General Rules of Conduct for Tennis & Pickleball

  1. General rules of conduct that apply to the pool also apply to the tennis and pickleball courts.
  2. During the regular season, members are required to check in at the front office before playing tennis.  During the off season, members may contact the Tennis Trustee for directions on how to access the tennis courts. Pickleball will not be available during the off season due to its location within the club.
  3. Appropriate attire is required to be worn while playing on the courts. A shirt and proper racquet shoes must be always worn. No bathing suits are to be worn.  
  4. Guests must be playing with at least one member to use a tennis or pickleball court.
  5. Players under the age of 10 are not permitted on the courts unless accompanied by and under the supervision of an adult member.
  6. Members are responsible for the proper disposal of tennis cans, tennis can lids and any other trash. 
  7. The tennis courts are designed for tennis and only tennis. No play equipment of any type other than tennis equipment may be used on the courts.  No skating, skateboards, bicycles or other vehicles are permitted.  Children not playing tennis are not permitted on the courts.
  8. While matches are in play, please avoid crossing the tennis or pickleball courts or passing behind the courts of other players.
  9. Please sweep Har-Tru courts after each play.
  10. The Manager, the Head tennis pro, or the board of trustees has the authority to terminate tennis or pickleball play of any member that violates the spirit of the clubs rules.   
  11. Members are asked to show restraint and respect for the rights of other members by not monopolizing the courts. Any questions should be brought to the attention of the Club Manager, the Head Tennis Pro, or the Tennis Trustee. If no courts are free and members are waiting, playtime is limited to 90 minutes. The time limit includes any warm-up period. 
  12. When leaving the courts off season or after hours be sure to lock the gate.
  13. Please do not park near the tennis courts. Access to tennis and pickleball should be at the main club entrance. If playing tennis when the pool is closed, please park at the lower lot and walk down the pathway.   

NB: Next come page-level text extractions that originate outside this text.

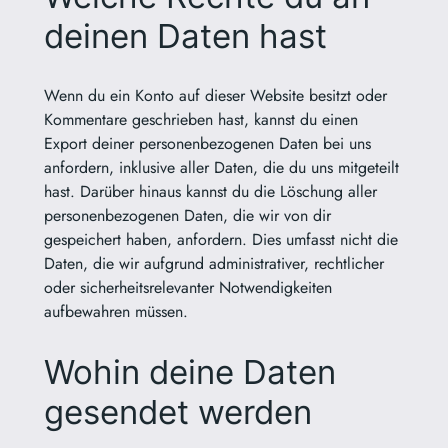
deinen Daten hast
Wenn du ein Konto auf dieser Website besitzt oder
Kommentare geschrieben hast, kannst du einen
Export deiner personenbezogenen Daten bei uns
anfordern, inklusive aller Daten, die du uns mitgeteilt
hast. Darüber hinaus kannst du die Löschung aller
personenbezogenen Daten, die wir von dir
gespeichert haben, anfordern. Dies umfasst nicht die
Daten, die wir aufgrund administrativer, rechtlicher
oder sicherheitsrelevanter Notwendigkeiten
aufbewahren müssen.
Wohin deine Daten
gesendet werden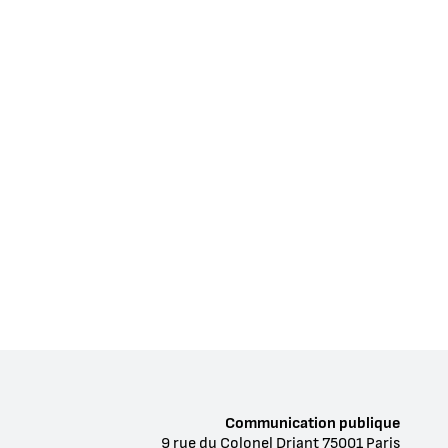
Communication publique
9 rue du Colonel Driant
75001
Paris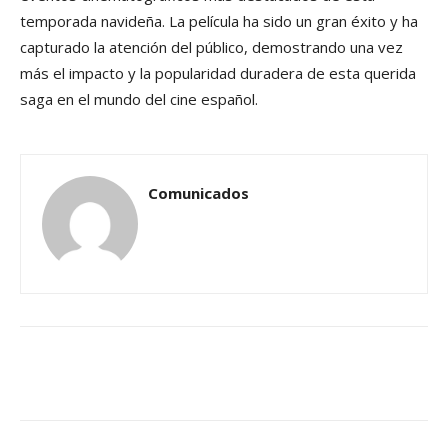
temporada navideña. La película ha sido un gran éxito y ha
capturado la atención del público, demostrando una vez
más el impacto y la popularidad duradera de esta querida
saga en el mundo del cine español.
Comunicados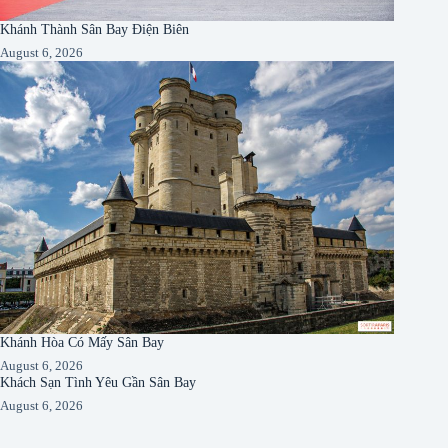
Khánh Thành Sân Bay Điện Biên
August 6, 2026
Khánh Hòa Có Mấy Sân Bay
August 6, 2026
Khách Sạn Tình Yêu Gần Sân Bay
August 6, 2026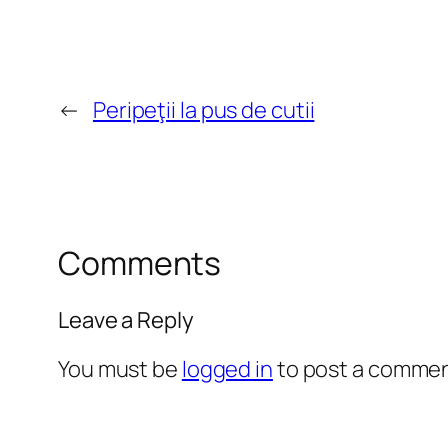
←
Peripeţii la pus de cutii
Comments
Leave a Reply
You must be
logged in
to post a commen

  14. In the off-season, please bring your garbage home with you. As a reminder, there is no garbage collection or maintenance staff 
  15. Each member is responsible for providing their own pickleball and tennis equipment. Crestview Club will not provide equipment or be responsible for any lost or damaged personal equipment.

Rules for Parties

  1. All parties require submitting a formal request by the members hosting the party at least one week in advance of the event. Such requests are to be submitted by completing a party application located at the front desk and given to the manager or assistant manager for approval. 

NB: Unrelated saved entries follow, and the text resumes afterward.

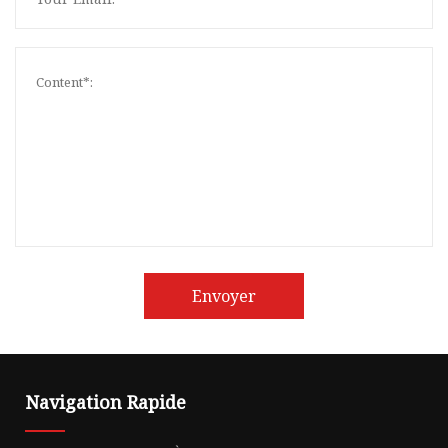
Envoyer
Navigation Rapide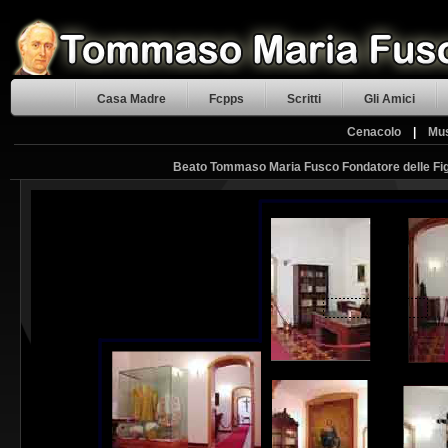
Casa Madre
Fcpps
Scritti
Gli Amici
Cenacolo
|
Mu
Beato Tommaso Maria Fusco Fondatore delle Figl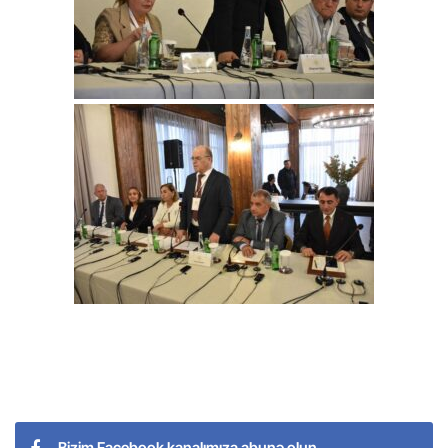
Bizim Facebook kanalımıza abunə olun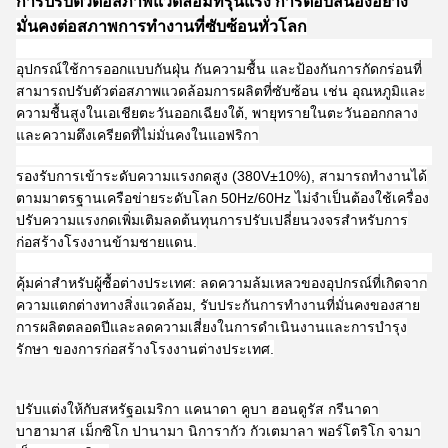
การปรับตัวต่อสภาพแวดล้อมที่รุนแรง การตอบสนองอย่าง
มั่นคงต่อสภาพการทํางานที่ซับซ้อนทั่วโลก
อุปกรณ์ใช้การออกแบบกันฝุ่น กันความชื้น และป้องกันการกัดกร่อนที่
สามารถปรับตัวต่อสภาพแวดล้อมการผลิตที่ซับซ้อน เช่น อุณหภูมิและ
ความชื้นสูงในเอเชียตะวันออกเฉียงใต้, พายุทรายในตะวันออกกลาง
และความตึงเครียดที่ไม่มั่นคงในแอฟริกา
รองรับการเข้าระดับความแรงกดสูง (380V±10%), สามารถทํางานได้
ตามมาตรฐานเครือข่ายระดับโลก 50Hz/60Hz ไม่จําเป็นต้องใช้เครื่อง
ปรับความแรงกดเพิ่มเติมลดต้นทุนการปรับเปลี่ยนวงจรสําหรับการ
ก่อสร้างโรงงานข้ามชายแดน.
คุ้มค่าสําหรับผู้ซื้อต่างประเทศ: ลดความล้มเหลวของอุปกรณ์ที่เกิดจาก
ความแตกต่างทางสิ่งแวดล้อม, รับประกันการทํางานที่มั่นคงของสาย
การผลิตตลอดปีและลดความเสี่ยงในการดําเนินงานและการบํารุง
รักษา ของการก่อสร้างโรงงานต่างประเทศ.
ปรับแต่งให้กับสหรัฐอเมริกา แคนาดา คูบา ฮอนดูรัส กรีนาดา
บาฮามาส เม็กซิโก ปานามา นิการากัว กัวเตมาลา พอร์โตริโก จามา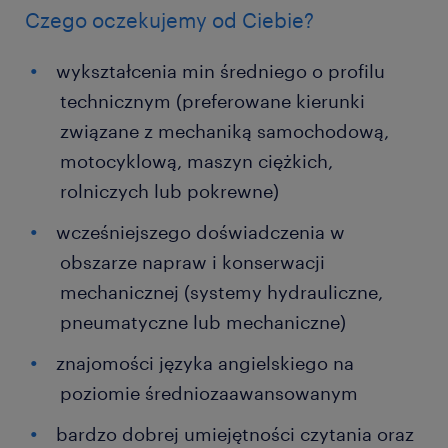
Czego oczekujemy od Ciebie?
wykształcenia min średniego o profilu
technicznym (preferowane kierunki
związane z mechaniką samochodową,
motocyklową, maszyn ciężkich,
rolniczych lub pokrewne)
wcześniejszego doświadczenia w
obszarze napraw i konserwacji
mechanicznej (systemy hydrauliczne,
pneumatyczne lub mechaniczne)
znajomości języka angielskiego na
poziomie średniozaawansowanym
bardzo dobrej umiejętności czytania oraz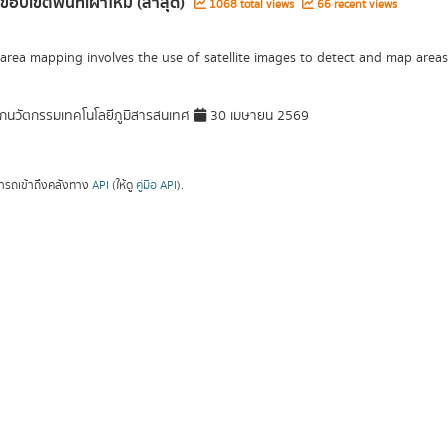
ขอบเขตพื้นที่เผาไหม้ (ล่าสุด)
1068 total views
66 recent views
area mapping involves the use of satellite images to detect and map areas 
กนวัตกรรมเทคโนโลยีภูมิสารสนเทศ
30 เมษายน 2569
ารถเข้าถึงคลังทาง
API
(ให้ดู
คู่มือ API
).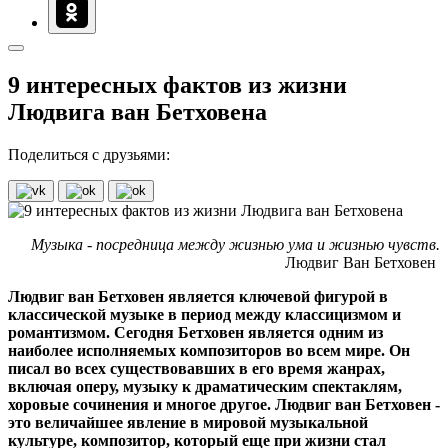
9 интересных фактов из жизни
Людвига ван Бетховена
Поделиться с друзьями:
Музыка - посредница между жизнью ума и жизнью чувств.
Людвиг Ван Бетховен
Людвиг ван Бетховен является ключевой фигурой в
классической музыке в период между классицизмом и
романтизмом. Сегодня Бетховен является одним из
наиболее исполняемых композиторов во всем мире. Он
писал во всех существовавших в его время жанрах,
включая оперу, музыку к драматическим спектаклям,
хоровые сочинения и многое другое. Людвиг ван Бетховен -
это величайшее явление в мировой музыкальной
культуре, композитор, который еще при жизни стал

  2. A party consists of a member family/couple plus 6 or more guests. Parties up to 25 people must be approved by the manager.  Parties greater than 25 people are subject to review by the Board of Trustees. 
  3. Parties may be booked any day of the week only during pool hours, except holiday weekends (memorial weekend, July 4th weekend, and Labor Day Weekend).

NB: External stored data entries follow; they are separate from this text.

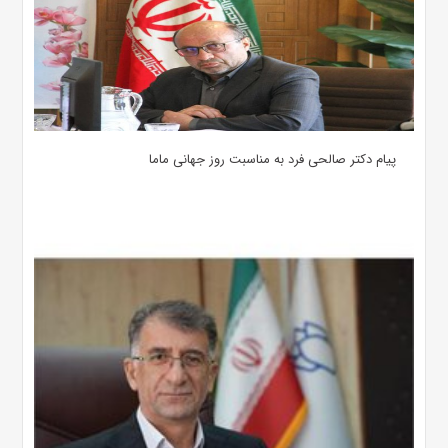
پیام دکتر صالحی فرد به مناسبت روز جهانی ماما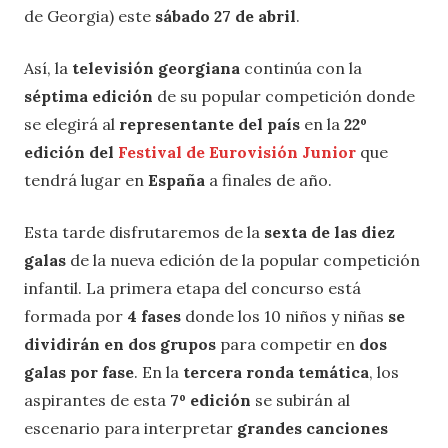
de Georgia) este
sábado 27 de abril
.
Así, la
televisión georgiana
continúa con la
séptima edición
de su popular competición donde
se elegirá al
representante del país
en la
22º
edición del
Festival de Eurovisión Junior
que
tendrá lugar en
España
a finales de año.
Esta tarde disfrutaremos de la
sexta de las diez
galas
de la nueva edición de la popular competición
infantil. La primera etapa del concurso está
formada por
4 fases
donde los 10 niños y niñas
se
dividirán en dos grupos
para competir en
dos
galas por fase
. En la
tercera ronda temática
, los
aspirantes de esta
7º edición
se subirán al
escenario para interpretar
grandes canciones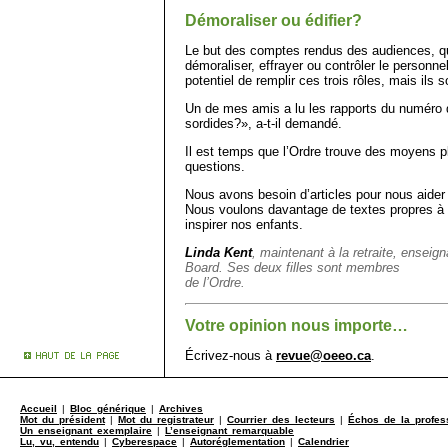
Démoraliser ou édifier?
Le but des comptes rendus des au­diences, qui
démoraliser, effrayer ou contrôler le personne
potentiel de remplir ces trois rôles, mais ils 
Un de mes amis a lu les rapports du numéro d
sordides?», a-t-il demandé.
Il est temps que l’Ordre trouve des moyens 
questions.
Nous avons besoin d’articles pour nous aider 
Nous voulons davantage de textes propres à e
inspirer nos enfants.
Linda Kent
, maintenant à la retraite, enseign
Board. Ses deux filles sont membres
de l’Ordre.
Votre opinion nous importe…
Écrivez-nous à
revue@oeeo.ca
.
Accueil
|
Bloc générique
|
Archives
Mot du président
|
Mot du registrateur
|
Courrier des lecteurs
|
Échos de la profes
Un enseignant exemplaire
|
L’enseignant remarquable
Lu, vu, entendu
|
Cyberespace
|
Autoréglementation
|
Calendrier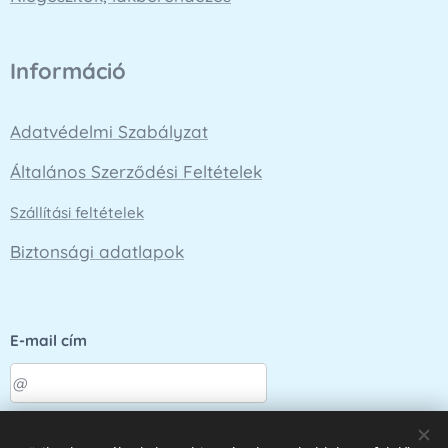
Információ
Adatvédelmi Szabályzat
Általános Szerződési Feltételek
Szállítási feltételek
Biztonsági adatlapok
E-mail cím
Küldés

  4. No more than two parties per day will be allowed.
  5. Upon approval from the Manager, all names of guests must be submitted prior to the date of the party.
  6. A facilities fee of $50, plus guest fees ($15 per guest, or $135 per every 10 guests) will be charged to the Host on the day of the party and must be paid in full prior to the start of the party.
  7. A Manager or Asst. Manager must review the Rules and Regulations of the Crestview Club with the entire party prior to the use of the facilities.  This will take approximately five minutes.  Host member/parent must be in attendance. 
  8. All attendees are subject to abiding by the rules and regulations of Crestview Club.
  9. Host member/parent must be in attendance throughout the party and is responsible for the behavior of party attendees.  Adult chaperones are also required for children’s parties (1 adult per four children under the age 10). 
  10. Host member/parent is responsible for the clean-up of the party when the party is over.